Günümüzde bu temel üzerinde, yalnızca yazılı basının değil, genel olarak medyanın ve özellikle haberciliğin toplumsal sorumluluk anlayışına dayanması gerektiği düşünülmektedir. Haberciliğin toplumsal sorumluluk temelinde gerçekleştirilmesi ve dördüncü güç rolünü yerine getirebilmesi için gerekli olan başlıca koşullardan biri, kuşkusuz haberde objektifliktir. Basın ve habercilikte objektifliğin temel bileşenleri “tarafsızlık, partizan olmama, olgusallık ve denge” şeklinde sıralanmaktadır. Buna göre habercilik taraf tutmadan, partizanlık yapmadan, olgusal gerçekliğe dayalı olarak ve demokratik toplumun tüm bileşenlerinin haklarını gözeterek, dengeli şekilde yapılmalıdır.
Konuyla ilgili Avrupa İnsan Hakları Sözleşmesi'nde de benzer bir hüküm bulunmaktadır. Mezkûr sözleşmenin ifade özgürlüğüne ilişkin 10'uncu maddesinde: "1. Herkes görüşlerini açıklama ve anlatım özgürlüğüne sahiptir. Bu hak, kanaat özgürlüğü ile kamu otoritelerinin müdahalesi ve ülke sınırları söz konusu olmaksızın haber veya fikir alma ve verme özgürlüğünü de içerir.

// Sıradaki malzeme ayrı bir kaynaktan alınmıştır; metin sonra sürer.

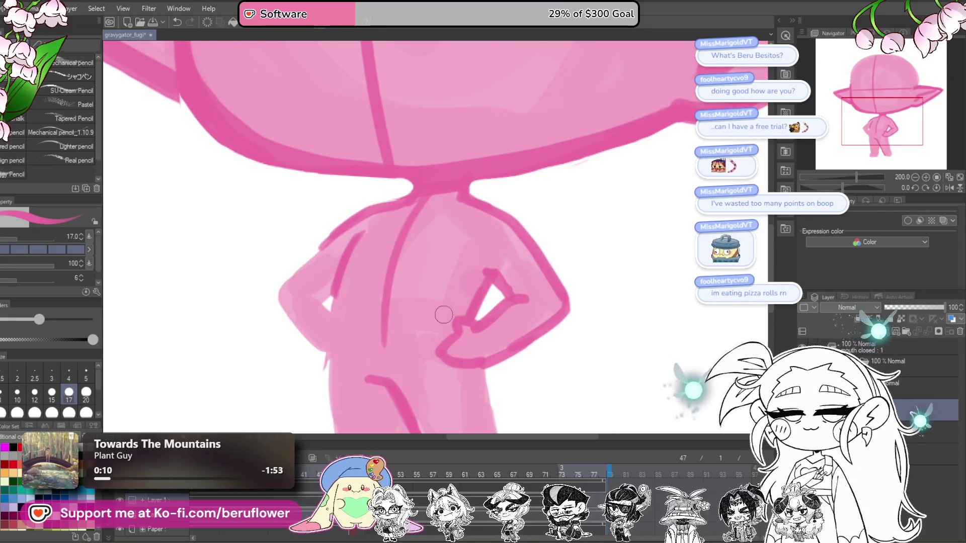
pyautogui.scroll(-2, 443, 315)
pyautogui.moveTo(513, 227); pyautogui.dragTo(534, 225)
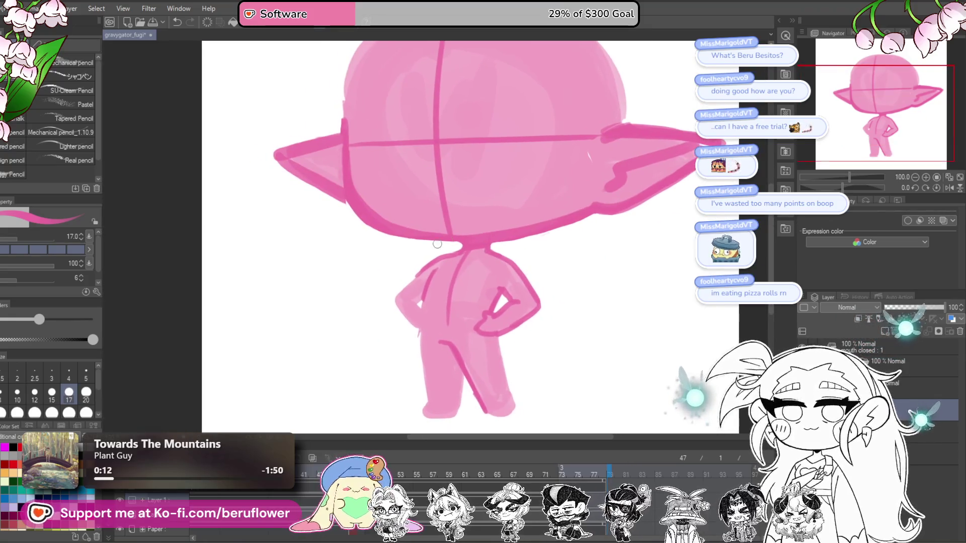
pyautogui.scroll(2, 438, 244)
pyautogui.moveTo(437, 261)
pyautogui.mouseDown()
pyautogui.moveTo(450, 244)
pyautogui.moveTo(384, 357)
pyautogui.mouseUp()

Bu madde, devletin radyo, televizyon ve sinema işletmelerini bir izin rejimine bağlı tutmalarına engel değildir. 2. Kullanılması görev ve sorumluluk yükleyen bu özgürlükler, demokratik bir toplumda gerekli tedbirler niteliğinde olarak, ulusal güvenliğin, toprak bütünlüğünün veya kamu emniyetinin korunması, nizamın sağlanması ve suç işlenmesinin önlenmesi, sağlığın veya ahlakın, başkalarının şöhret ve haklarının korunması, gizli bilgilerin açığa vurulmasının önlenmesi veya yargı gücünün otorite ve tarafsızlığının sağlanması için yasayla öngörülen bazı merasime, koşullara, sınırlamalara veya yaptırımlara bağlanabilir." kuralı yer almaktadır.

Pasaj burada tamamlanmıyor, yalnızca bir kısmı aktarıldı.